Islami Bank Bangladesh disbursed loans amounting to Tk 315 crore to Unilliance Textiles violating rules, jeopardising the interests of depositors and shareholders, said a central bank report.
Both the present and past management of IBBL have been extending undue benefits to the home textile manufacturer for the past nine years through its Gulshan branch.
A major portion of the disbursed credit had become defaults but the bank went on showing the loans as unclassified to continue with its loan disbursement to the company, according to a Bangladesh Bank investigation in May.
IBBL adopted the 'rescheduling trick' to extend special financing facilities to the client: soon after the loans are rescheduled fresh credit is extended to the company.
Between 2015 and 2017, it rescheduled Tk 200 crore in three phases including grace periods to save Unilliance from sliding into the defaulting zone.
Besides, the bank frequently violated the credit limit set by its board. But the board too was complicit: it would normalise the transgression by raising the credit limit later.
For instance, in March 2009 the IBBL board had sanctioned Tk 40 crore as the credit limit for the company, which was raised several times to stand at Tk 315 crore as of May.
All the while, the bank did not recover a penny from Unilliance -- although it had several openings to do so.
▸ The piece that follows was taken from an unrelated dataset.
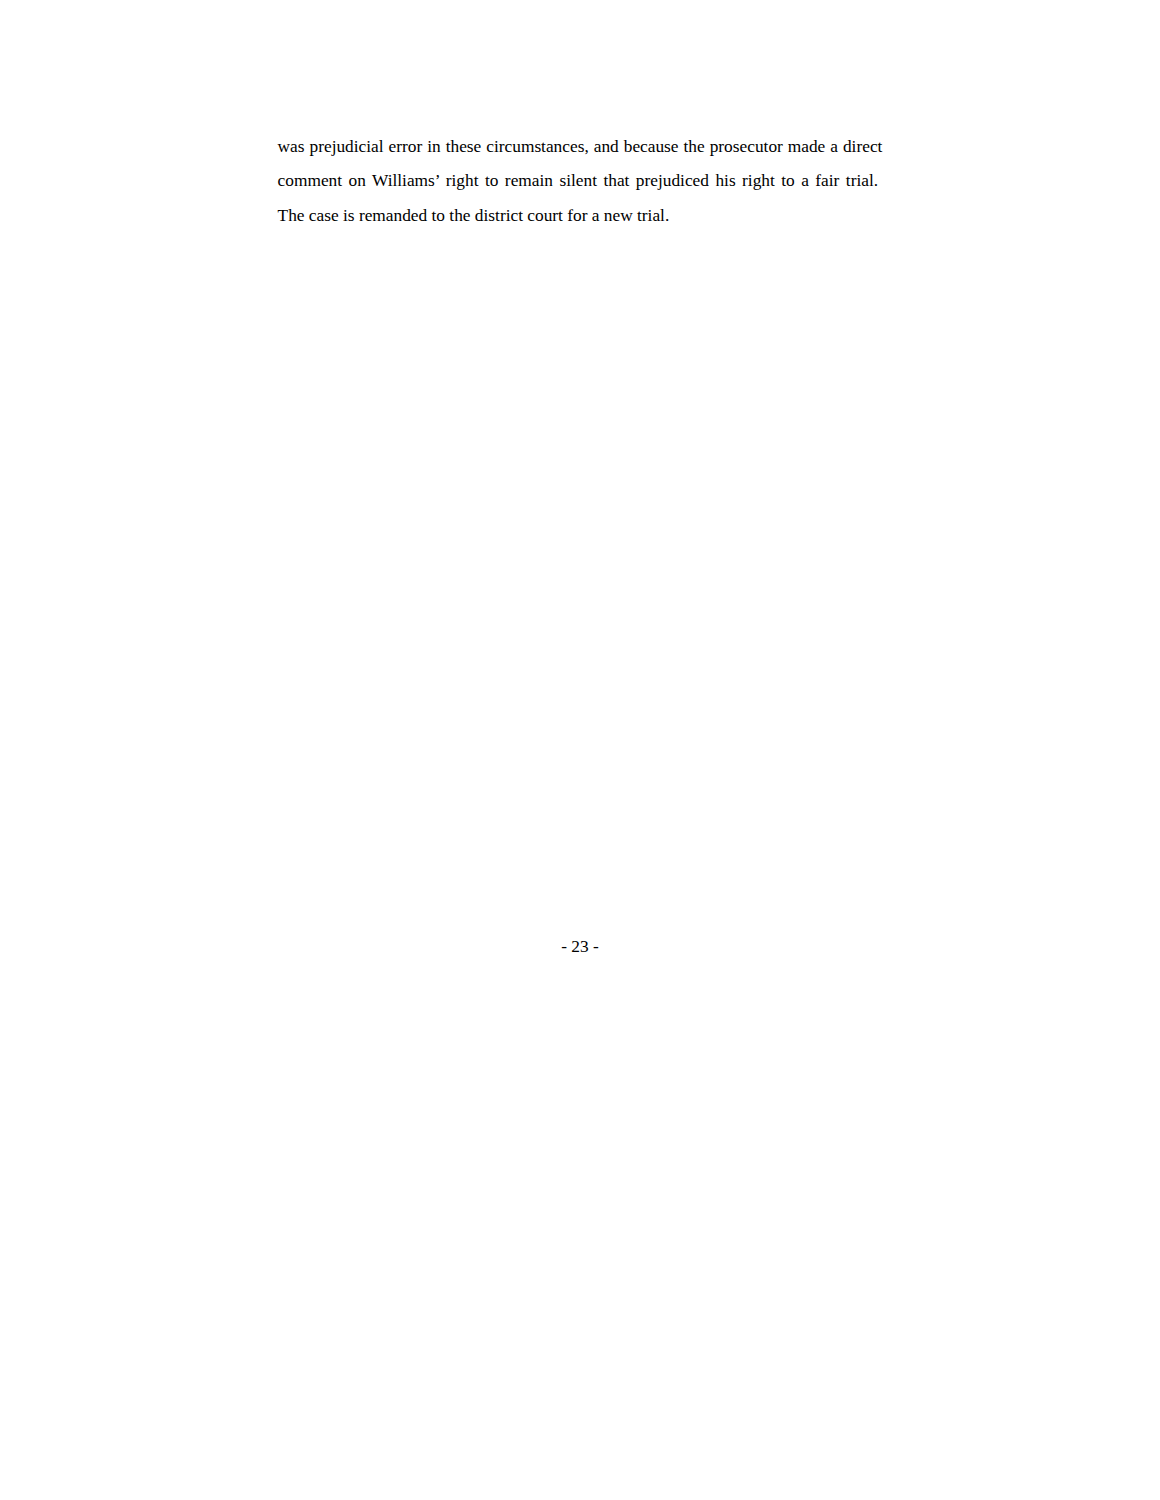was prejudicial error in these circumstances, and because the prosecutor made a direct comment on Williams’ right to remain silent that prejudiced his right to a fair trial. The case is remanded to the district court for a new trial.
- 23 -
For instance, Unilliance was allowed to transfer its export earnings amounting to Tk 211 crore to the Uttara branch of Dutch-Bangla Bank from the Gulshan branch of IBBL.
“IBBL should have adjusted its credit and not let the company transfer funds to another bank,” the BB report said.
The BB wrote to the IBBL in June informing its investigation findings and called for punitive measures against the officials concerned. But the bank refuted all the misdemeanours mentioned in the report.
The central bank sent another letter to the bank in August instructing it not to give further rescheduling facility to Unilliance and recover the overdue amount by December.
If it fails to recover the due by the deadline, the loans must be classified.
But on October 30, in a direct defiance to the central bank's directive IBBL rescheduled another Tk 61 crore of Unilliance and gave the company five years to repay the sum.
“The Banking Regulation and Policy Department of the central bank gave the approval to IBBL to reschedule the loans,” a BB official told The Daily Star wishing not to be named.
Contacted, Shah S Alam, managing director of Unilliance, told The Daily Star that IBBL had rescheduled the loans by taking prior approval from the central bank.
Alam, who is also a senior vice-president of the Bangladesh Terry Towel and Linen Manufacturers and Exporters Association, went on to allege that the bank was not adequately cooperative.
IBBL tended not to release funds on time, due to which he had to face problems.
Asked why his company took loans by resorting to unethical ways, Alam said: “The Bangladesh Bank inspection was unnecessary. I do not have any illegal money. I run my business following all rules properly.”
Unilliance manufactures home textile products at its plant spanning 16 acres in Sreepur of Gazipur. Its turnover in 2016 stood at $32 million, up 6.67 percent from a year earlier, according to the company's website.
Contacted, Arastoo Khan, chairman of IBBL, said the bank had financed Unilliance by maintaining all rules and regulations.
“There is no problem with this client,” he said, while referring the correspondent to Muhammad Qaisar Ali, head of IBBL's Corporate Investment Division-1.
Ali said IBBL had already started the process to take punitive measures against the officials concerned as per the BB directive.
“The involved officials' names have been passed on to the Human Resources Department.”
Ali said Unilliance is now paying instalments on a regular basis after rescheduling the loans.